China Wife loves making french onion soup and we all like eating it. How well does a Roto Slicer w/ Shredder do on slicing onions for French onion soup?
Does it make sense to get this attachment instead of some form of food processor?
answer is probably buried in this threadbut it’s two years old already…
I have the slicer/shredder, and I rarely use it. In fact, I don’t even remember the last time I took it out.
99% of my onion slicing is done by hand. As needscoffee points out, it takes more time to dig out the attachment and set it up than it does to slice a moderate number of onions.
I use a cheapo mandolin to do slicing jobs that I need thinner than I can do by hand.
Lastly, I have a food processor that I sometimes use for slicing. But now that I think about it, I can’t remember the last time I used it for that. Hmm. As with the Kitchenaid attachment, it’s more work to pull out the machine, set it up, do my slicing, then clean the machine than it is to just do it by hand.
We have one, and while it normally pines for the fjords, if we need a massive pile of something sliced, it’s wonderful.
If you need to slice up something like two dozen cukes, or shred ten pounds of carrots, this is the thing to have - just put a bowl at the output end and start jamming in the veggies non-stop.

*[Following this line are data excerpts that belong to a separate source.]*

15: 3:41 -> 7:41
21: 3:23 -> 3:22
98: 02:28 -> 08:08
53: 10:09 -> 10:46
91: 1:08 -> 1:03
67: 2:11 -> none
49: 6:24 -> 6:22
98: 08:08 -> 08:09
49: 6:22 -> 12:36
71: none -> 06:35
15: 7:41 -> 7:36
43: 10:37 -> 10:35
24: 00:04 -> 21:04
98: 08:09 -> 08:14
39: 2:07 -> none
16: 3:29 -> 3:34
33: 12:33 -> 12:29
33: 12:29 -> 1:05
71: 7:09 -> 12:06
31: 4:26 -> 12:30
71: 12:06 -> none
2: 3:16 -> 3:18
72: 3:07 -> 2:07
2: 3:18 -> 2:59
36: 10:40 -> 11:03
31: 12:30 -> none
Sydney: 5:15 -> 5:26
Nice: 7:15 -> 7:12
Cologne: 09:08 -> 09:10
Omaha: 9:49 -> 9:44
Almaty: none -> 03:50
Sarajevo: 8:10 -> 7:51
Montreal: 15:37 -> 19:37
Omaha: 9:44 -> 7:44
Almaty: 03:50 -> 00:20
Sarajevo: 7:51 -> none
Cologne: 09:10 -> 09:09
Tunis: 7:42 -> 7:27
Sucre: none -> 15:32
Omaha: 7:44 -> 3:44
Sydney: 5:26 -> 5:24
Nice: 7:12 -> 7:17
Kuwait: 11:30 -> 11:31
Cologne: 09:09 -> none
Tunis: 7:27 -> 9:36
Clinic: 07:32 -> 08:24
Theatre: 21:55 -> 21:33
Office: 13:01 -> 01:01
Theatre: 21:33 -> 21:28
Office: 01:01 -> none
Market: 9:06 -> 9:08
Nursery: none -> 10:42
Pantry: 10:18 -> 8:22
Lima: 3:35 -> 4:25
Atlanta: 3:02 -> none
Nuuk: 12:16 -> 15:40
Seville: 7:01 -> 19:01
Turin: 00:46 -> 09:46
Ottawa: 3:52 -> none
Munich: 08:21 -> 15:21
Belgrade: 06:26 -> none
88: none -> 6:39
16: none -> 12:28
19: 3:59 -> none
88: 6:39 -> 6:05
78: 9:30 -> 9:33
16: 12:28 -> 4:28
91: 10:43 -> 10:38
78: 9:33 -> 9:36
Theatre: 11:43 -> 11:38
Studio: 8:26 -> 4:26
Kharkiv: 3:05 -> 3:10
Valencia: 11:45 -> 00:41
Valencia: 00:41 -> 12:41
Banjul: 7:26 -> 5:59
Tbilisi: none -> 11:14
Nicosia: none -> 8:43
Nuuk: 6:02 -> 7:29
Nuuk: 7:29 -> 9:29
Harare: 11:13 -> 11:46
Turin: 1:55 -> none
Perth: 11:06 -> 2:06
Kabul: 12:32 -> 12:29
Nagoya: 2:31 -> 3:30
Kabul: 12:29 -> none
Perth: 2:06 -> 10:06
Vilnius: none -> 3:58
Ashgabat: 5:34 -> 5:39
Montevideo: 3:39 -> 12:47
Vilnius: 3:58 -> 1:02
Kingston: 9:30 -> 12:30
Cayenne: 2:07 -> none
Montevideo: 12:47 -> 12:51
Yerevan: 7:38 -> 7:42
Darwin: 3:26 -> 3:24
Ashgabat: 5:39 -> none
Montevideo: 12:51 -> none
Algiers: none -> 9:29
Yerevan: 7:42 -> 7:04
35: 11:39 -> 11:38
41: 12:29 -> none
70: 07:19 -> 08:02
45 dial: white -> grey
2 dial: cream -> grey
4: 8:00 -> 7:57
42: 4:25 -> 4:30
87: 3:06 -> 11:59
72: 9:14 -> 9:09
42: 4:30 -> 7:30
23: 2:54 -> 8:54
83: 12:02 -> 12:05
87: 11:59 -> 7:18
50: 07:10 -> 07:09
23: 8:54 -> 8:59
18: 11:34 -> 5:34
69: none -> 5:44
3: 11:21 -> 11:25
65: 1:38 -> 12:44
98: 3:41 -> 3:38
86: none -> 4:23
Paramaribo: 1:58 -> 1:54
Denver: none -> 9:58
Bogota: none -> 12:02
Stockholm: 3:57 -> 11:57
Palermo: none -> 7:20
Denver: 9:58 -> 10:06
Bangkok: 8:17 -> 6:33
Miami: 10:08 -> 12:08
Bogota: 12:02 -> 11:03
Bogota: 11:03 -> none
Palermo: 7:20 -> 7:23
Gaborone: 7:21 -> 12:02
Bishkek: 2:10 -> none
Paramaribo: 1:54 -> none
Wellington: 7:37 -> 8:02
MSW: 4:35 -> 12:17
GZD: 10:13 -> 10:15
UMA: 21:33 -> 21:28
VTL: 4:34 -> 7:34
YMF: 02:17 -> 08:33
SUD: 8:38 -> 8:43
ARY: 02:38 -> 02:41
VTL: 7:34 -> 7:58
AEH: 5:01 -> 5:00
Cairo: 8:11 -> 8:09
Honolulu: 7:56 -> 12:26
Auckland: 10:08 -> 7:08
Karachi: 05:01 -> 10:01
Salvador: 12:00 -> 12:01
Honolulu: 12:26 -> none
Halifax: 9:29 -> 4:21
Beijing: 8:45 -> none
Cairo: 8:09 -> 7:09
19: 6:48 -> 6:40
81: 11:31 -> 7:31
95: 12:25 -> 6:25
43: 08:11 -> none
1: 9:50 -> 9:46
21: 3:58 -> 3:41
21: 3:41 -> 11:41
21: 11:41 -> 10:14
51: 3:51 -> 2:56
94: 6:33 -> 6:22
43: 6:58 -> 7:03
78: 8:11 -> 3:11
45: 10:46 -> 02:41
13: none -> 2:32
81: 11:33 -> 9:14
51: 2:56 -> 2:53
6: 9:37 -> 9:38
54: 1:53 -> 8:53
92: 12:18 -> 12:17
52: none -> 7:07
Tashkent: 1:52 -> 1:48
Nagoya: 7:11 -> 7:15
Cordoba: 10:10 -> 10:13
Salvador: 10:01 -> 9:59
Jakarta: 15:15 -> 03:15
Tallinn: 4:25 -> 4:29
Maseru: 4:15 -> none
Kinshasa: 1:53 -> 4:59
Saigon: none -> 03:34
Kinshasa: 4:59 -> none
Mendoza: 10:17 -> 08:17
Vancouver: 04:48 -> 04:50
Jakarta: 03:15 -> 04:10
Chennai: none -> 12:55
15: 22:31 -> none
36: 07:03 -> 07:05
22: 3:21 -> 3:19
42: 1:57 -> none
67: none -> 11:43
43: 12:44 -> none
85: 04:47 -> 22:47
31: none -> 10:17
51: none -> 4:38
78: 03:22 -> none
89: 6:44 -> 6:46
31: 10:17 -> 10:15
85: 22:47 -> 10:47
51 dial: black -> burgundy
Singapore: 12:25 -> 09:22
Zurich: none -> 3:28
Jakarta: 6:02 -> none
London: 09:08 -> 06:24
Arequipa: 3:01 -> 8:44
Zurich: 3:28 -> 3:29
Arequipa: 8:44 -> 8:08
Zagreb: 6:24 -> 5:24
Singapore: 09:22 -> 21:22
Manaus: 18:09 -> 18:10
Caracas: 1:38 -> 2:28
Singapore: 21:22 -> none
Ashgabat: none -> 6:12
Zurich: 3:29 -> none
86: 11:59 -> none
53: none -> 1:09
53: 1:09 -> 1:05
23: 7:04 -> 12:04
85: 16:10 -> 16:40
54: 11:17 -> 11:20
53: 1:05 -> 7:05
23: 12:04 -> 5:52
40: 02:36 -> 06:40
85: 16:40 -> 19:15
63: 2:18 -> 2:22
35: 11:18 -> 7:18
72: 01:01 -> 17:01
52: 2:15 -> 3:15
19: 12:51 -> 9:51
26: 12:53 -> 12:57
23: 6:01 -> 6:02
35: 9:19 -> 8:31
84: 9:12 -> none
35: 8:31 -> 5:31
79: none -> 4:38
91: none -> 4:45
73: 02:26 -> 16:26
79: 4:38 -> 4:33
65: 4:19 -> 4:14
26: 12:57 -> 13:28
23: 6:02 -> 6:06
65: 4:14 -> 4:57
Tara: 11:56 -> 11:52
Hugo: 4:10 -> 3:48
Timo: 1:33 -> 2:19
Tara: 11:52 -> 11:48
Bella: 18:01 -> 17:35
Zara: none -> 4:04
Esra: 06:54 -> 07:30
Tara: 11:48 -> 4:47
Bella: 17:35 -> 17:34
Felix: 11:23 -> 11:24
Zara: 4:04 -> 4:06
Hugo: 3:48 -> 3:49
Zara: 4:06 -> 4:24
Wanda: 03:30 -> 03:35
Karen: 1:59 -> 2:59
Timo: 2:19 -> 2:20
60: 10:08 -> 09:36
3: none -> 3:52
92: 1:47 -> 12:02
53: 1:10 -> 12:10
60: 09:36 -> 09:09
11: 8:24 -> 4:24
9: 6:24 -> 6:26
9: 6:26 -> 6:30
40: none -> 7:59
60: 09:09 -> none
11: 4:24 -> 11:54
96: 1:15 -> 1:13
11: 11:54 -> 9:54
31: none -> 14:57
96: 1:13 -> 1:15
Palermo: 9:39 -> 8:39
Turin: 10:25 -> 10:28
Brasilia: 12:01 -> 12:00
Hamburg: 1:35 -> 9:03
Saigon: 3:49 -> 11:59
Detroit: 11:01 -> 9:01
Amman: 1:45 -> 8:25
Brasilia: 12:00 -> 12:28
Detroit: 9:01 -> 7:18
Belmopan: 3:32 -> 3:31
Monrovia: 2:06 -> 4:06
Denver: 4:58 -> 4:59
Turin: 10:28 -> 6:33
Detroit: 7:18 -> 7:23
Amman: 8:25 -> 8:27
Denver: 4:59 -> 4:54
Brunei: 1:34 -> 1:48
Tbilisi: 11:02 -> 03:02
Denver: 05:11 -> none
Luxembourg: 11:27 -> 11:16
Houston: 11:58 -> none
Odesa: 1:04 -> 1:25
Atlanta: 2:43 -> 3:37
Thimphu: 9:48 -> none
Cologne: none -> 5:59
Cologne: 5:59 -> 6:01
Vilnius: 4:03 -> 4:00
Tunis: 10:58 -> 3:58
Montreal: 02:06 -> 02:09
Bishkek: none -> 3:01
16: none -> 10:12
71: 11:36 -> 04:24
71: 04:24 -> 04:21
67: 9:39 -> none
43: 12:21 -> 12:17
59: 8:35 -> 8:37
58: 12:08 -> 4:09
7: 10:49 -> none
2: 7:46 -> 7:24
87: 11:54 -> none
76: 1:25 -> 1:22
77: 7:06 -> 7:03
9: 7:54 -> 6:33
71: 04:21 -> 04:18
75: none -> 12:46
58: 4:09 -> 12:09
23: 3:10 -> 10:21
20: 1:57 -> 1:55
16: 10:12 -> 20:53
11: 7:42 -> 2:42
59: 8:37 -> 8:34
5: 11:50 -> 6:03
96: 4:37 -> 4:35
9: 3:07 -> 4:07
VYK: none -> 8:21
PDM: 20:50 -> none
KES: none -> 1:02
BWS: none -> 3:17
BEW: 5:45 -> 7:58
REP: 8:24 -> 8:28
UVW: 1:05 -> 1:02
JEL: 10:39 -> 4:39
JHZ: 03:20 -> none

Cleanup is not tough.
in reality, if you’re not a caterer who needs to make salad by the bushel basket, you probably don’t need this attachment.
All right. Pet peeve time. A slicer is called a mandoline, not a mandolin. The latter is a musical instrument, and while I suspect you could slice things with the strings (as a mandolin player, believe you me: those things can cut), it’d probably be pretty messy.
We had a slicer until one of the China Bambinas took off her bird finger nail and top layer of skin a few weeks ago. That mandoline is in a landfill somewhere.
Slicing by hand is doable but is a lot of work and not so easy to get uniform slices.